Comme la plupart des filières, la viticulture fait des propositions pour créer de la valeur à tous les maillons de la chaîne, à travers des contrats entre l’amont et l’aval, et donne à l’interprofession un rôle de régulation dans cette création de valeur, sous réserve d’être en conformité avec le droit de la concurrence.

A côté de ce volet contractuel, qui demande également le relèvement du seuil de revente à perte et l’encadrement des promotions, des objectifs sont fixés sur les plans environnemental et sociétal. Dans la lignée des attentes des consommateurs, une trajectoire de sortie de l’utilisation des produits phytosanitaires est à poursuivre, « sous réserve de trouver des alternatives fiables qui garantissent un niveau de qualité égal au niveau actuel », précise Jérôme Despey, qui ajoute qu’une « reconnaissance du consommateur est nécessaire, ce qui passe par le prix ». Pour démontrer la haute qualité de la production française, « nous proposons d’aller vers plus de certifications des exploitations, que ce soit HVE, bio ou autres certifications, avec l’objectif de 50 % des exploitations certifiées HVE d’ici 2025 », développe-t-il.
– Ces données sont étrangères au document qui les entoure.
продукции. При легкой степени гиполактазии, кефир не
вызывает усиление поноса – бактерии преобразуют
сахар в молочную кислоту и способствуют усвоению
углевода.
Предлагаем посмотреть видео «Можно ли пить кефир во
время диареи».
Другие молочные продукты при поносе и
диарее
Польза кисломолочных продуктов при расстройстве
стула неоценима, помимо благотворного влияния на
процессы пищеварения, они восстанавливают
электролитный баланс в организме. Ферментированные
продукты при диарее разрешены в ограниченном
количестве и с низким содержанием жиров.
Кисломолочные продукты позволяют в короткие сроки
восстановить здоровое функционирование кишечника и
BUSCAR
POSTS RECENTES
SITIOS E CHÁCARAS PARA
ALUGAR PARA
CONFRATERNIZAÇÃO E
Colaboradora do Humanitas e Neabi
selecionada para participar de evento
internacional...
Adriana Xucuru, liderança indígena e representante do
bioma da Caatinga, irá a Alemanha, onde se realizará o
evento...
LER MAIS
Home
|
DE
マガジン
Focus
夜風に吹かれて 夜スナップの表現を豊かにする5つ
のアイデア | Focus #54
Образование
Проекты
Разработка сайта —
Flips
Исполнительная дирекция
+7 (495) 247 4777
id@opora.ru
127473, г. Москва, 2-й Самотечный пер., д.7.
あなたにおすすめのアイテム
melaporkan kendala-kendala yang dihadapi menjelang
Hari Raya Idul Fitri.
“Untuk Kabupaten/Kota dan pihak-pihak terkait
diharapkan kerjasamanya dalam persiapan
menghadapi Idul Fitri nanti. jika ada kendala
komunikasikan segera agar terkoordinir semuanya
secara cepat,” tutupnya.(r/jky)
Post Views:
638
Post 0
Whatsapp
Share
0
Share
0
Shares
Autre objectif fixé par la filière en matière environnementale : ne plus utiliser d’herbicides chimiques sur 50 % des surfaces (hors vignobles en forte pente) d’ici 2025.

Pour y parvenir, le plan préconise plusieurs leviers : utilisation de matériel de précision, comme des pulvérisateurs qui limitent les quantités de produit utilisées et qui réduisent le phénomène de dérive, la promotion de phytosanitaires alternatifs, le tout via un accompagnement aux investissements et par la formation aux nouvelles pratiques. Enfin, « nous avons beaucoup travaillé sur un dernier point, la résilience, avec un volet différents outils », comme le développement de l’assurance ou l’épargne de précaution, ajoute Jérôme Despey.